在天下分崩、群雄逐鹿的時代,秦靠法崛起於諸國之間。自秦孝公當政商鞅變法開始,秦的民風大為改觀。人們路不拾遺,夜不閉戶,在田間專心勞作,在戰場上奮勇殺敵。

但是,秦卻忽略了一個問題,法終究是要作用在人身上。再強大的國家,也經不起酷法的幾次折騰。烹飪最重要是「適度」,法最重要是公平。

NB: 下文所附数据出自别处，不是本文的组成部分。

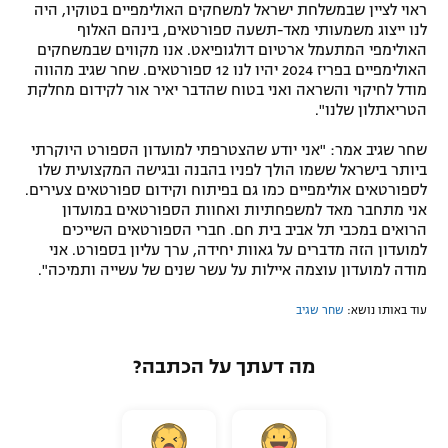
ראוי לציין שבמשלחת ישראל למשחקים האולימפיים בטוקיו, היה
לנו ייצוג משמעותי מאד-תשעה ספורטאים, בינהם האלוף
האולימפי המתעמל ארטיום דולגופיאט. אנו מקווים שבמשחקים
האולימפיים בפריז 2024 יהיו לנו 12 ספורטאים. שחר שגיב מהווה
מודל לחיקוי והשראה ואני בטוח שהדבר יאיר אור לקידום מחלקת
הטריאתלון שלנו".
שחר שגיב אמר: "אני יודע שהצטרפתי למועדון הספורט היוקרתי
ביותר בישראל ששמו הולך לפניו בהבנה ובגישה המקצועית שלו
לספורטאים אולימפיים כמו גם בפיתוח וקידום ספורטאים צעירים.
אני מתחבר מאד למשפחתיות ואחוות הספורטאים במועדון
הרואים במכבי תל אביב בית חם. חברי הספורטאים השייכים
למועדון הזה מדברים על גאוות יחידה, ערך עליון בספורט. אני
מודה למועדון עוצמה איילות על עשר שנים של עשייה ותמיכה".
עוד באותו נושא:
שחר שגיב
מה דעתך על הכתבה?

商鞅變法伊始,就忽視了人對法的感受,變法之時,就有不少貴族認為商鞅的法律過於嚴苛,是在為秦積累禍患。但商鞅顯然沒有將這些指責放在心上,正所謂「剃人頭者,人亦剃其頭」,商鞅的酷法斷了他人的生路,總有一天,商鞅也會斷送在自己所制的法上。果然商鞅後來被五馬分屍。

據《史記》記載,商鞅在遭受禍患之前已經有所察覺,他試圖逃出秦國。在逃亡的過程中,商鞅曾想到一家旅店躲避,店主卻以「法律規定,沒有證件的人住店,店主要一同受罰」為由,拒絕了商鞅的請求。商鞅這才感嘆秦法的弊端,可為時已晚。